Homer Alaska - Business

Story last updated at 1:21 PM on Wednesday, April 4, 2012

Highway visitors down, cruisers up



By Jonathan Grass
Morris News Service - Alaska

The snow's melting and the roads are clearing, but that doesn't necessarily mean visitors will be flocking to the highways this summer like they used to.

A new study commissioned by the Alaska Department of Commerce and conducted by the McDowell Group shows that highway tourism in Alaska has dropped significantly. Other traveling trends, however, are going up a bit.

The 2011 Alaska Visitors Statistics Program survey found that an estimated 1.56 million out-of-state visitors came here between May and September last year, a 2 percent increase over 2010.

Only about 4 percent of those came in by highway or ferry. This form of travel has dropped 18 percent between 2006 (when the last AVSP survey came out) and 2011. Average vacation lengths from highway travel also have dropped during this time.

Canadian highway travelers have increased, however, with Yukon travelers making up the highest percentage.

These travelers are still less likely to go to the Interior or Southcentral. Highway traffic indicators show that private vehicle traveler numbers are declining at the borders on the Alcan, Top of the World and Haines highways, dropping by 26 percent since 2006. Private vehicles on the Klondike have gone up a great deal.

Heather Haugland, the McDowell Group's project manager for the survey, said the overall drop in highway traffic is driven by decreasing "long haul" travelers, which are those who travel from farther out in the country or Canada and come into the state via cars or recreational vehicles. These are the travelers who generally stay for longer periods of time. She said the decrease of these travelers is partly reflective of trends of traveling closer to home and other trends related to the recession aftermath.

Haugland said that while many news reports have pointed out the highway and ferry decrease, Alaska's travel news is still good since 2011 marked the first increase for all travelers since 2007.

"I think the economic recovery, such as it is, is playing a part in the slight increase and there's this pent-up demand for travel," she said. "Based on the cruise ships and economic recovery, I think the visitation will increase again this year."

More than half of all visitors came in by cruise ship. Cruise passenger count took a big hit in 2010. The 883,000 cruise passenger count last year is only a very slight increase.

Haugland said this is still down 14 percent from 2008's cruise peak. The survey states this was due in part by the recession and cruise line response to the state head tax that was cut back in 2010.

Still, projections indicate 2012 will be better. AVSP projects a 6 percent growth in berth capacity. Part of this is increased ship volume, such as Princess and Norwegian cruise lines each adding a ship.

The Associated Press reports that Alaska as a cruise destination is expected to be bigger than ever this year and also credits the rollback of the head tax as a contributor to this. Higher airfares to Europe also are encouraging more passengers to consider Alaska cruises for their vacations.

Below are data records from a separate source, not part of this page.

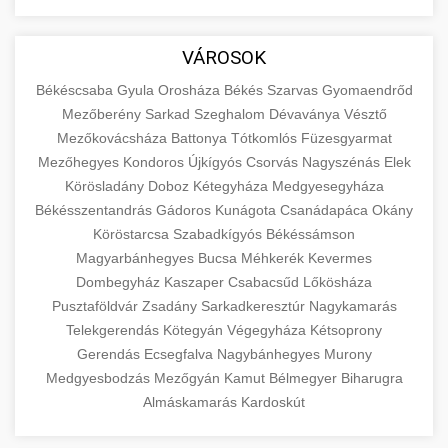
aimarketingugynokseg.hu
Educational resource explaining the
fundamental concepts of goods and services in
quality backlink service
+
💶 6. eus pénzek
VÁROSOK
economics and business. Learn about product
types and service categories.
Békéscsaba
Gyula
Orosháza
Békés
Szarvas
Gyomaendrőd
+
🚀 8. seo ügynökség
Mezőberény
Sarkad
Szeghalom
Dévaványa
Vésztő
en.wikipedia.org
economic concepts
Mezőkovácsháza
Battonya
Tótkomlós
Füzesgyarmat
Expert search engine optimization services to
Mezőhegyes
Kondoros
Újkígyós
Csorvás
Nagyszénás
Elek
improve your website's visibility and organic
+
Körösladány
Doboz
Kétegyháza
Medgyesegyháza
💎 9. mellplasztika
traffic. Technical SEO, content optimization,
Békésszentandrás
Gádoros
Kunágota
Csanádapáca
Okány
and more.
Professional breast augmentation services
Köröstarcsa
Szabadkígyós
Békéssámson
Magyarbánhegyes
with experienced surgeons. Learn about
Bucsa
Méhkerék
Kevermes
+
✨ 10. hasplasztika
onlinemarketing101.biz
Dombegyház
Kaszaper
Csabacsűd
Lőkösháza
procedures, recovery, and consultation options
Pusztaföldvár
Zsadány
Sarkadkeresztúr
Nagykamarás
for cosmetic enhancement.
Expert tummy tuck procedures to achieve a
search optimization experts
Telekgerendás
Kötegyán
Végegyháza
Kétsoprony
flatter, more toned abdomen. Consultation
+
👁️ szemhejplasztika
Gerendás
Ecsegfalva
Nagybánhegyes
Murony
szeptest.com
cosmetic breast surgery
with certified plastic surgeons and
Medgyesbodzás
Mezőgyán
Kamut
Bélmegyer
Biharugra
comprehensive aftercare.
Professional blepharoplasty procedures to
Almáskamarás
Kardoskút
refresh your appearance. Upper and lower
📈 Paciensek Számának
+
szeptest.com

"We're seeing Alaska trend again in terms of a destination a lot," Vicky Garcia, executive vice president of Cruise Planners/American Express, told the AP. "Airfares are attractive enough to do Vancouver or Seattle, even Anchorage. However, Europe is just pricing itself out of the market. Air is just too expensive."

Sara Tamling is the dock manager for Alaska Travel Adventures in Juneau and gets a good feel for the passengers that visit her every year. She expects at least 50,000 more visitors this year. Tamling provides tours for these cruise passengers and said these, including motor homes, have been selling well.

Air travel also is doing well. The market has shown a strong recovery since the recession with a 5 percent increase in 2011 that followed a 14 percent increase from the year before. The 2011 air volume even slightly surpassed the previous peak in 2007, albeit by less than 1 percent.

Jonathan Grass is a reporter for the Alaska Journal of Commerce.